[TASK DESCRIPTION]:
The expected result is the run of lines from the one containing "index tip: (221, 154)" to the end of the listing, copied exactly.

[RECORDED INFORMATION]:
BEGIN
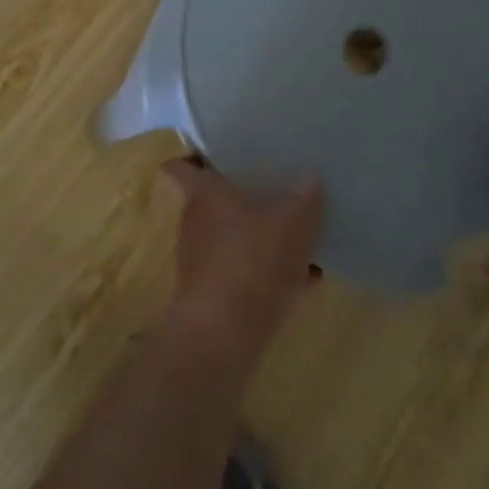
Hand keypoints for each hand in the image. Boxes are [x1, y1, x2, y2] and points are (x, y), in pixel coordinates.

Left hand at [161, 160, 322, 354]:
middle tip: (276, 188)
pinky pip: (245, 273)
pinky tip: (306, 277)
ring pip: (233, 238)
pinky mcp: (215, 295)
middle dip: (242, 198)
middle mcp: (195, 222)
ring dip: (260, 237)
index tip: (221, 154)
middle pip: (212, 201)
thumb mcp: (291, 222)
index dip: (195, 158)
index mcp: (203, 194)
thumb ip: (303, 198)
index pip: (179, 166)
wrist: (225, 334)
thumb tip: (310, 179)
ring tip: (299, 234)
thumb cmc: (251, 259)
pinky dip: (269, 273)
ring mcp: (202, 261)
END
[ANSWER SECTION]:
index tip: (221, 154)
middle pip: (212, 201)
thumb mcp: (291, 222)
index dip: (195, 158)
index mcp: (203, 194)
thumb ip: (303, 198)
index pip: (179, 166)
wrist: (225, 334)
thumb tip: (310, 179)
ring tip: (299, 234)
thumb cmc: (251, 259)
pinky dip: (269, 273)
ring mcp: (202, 261)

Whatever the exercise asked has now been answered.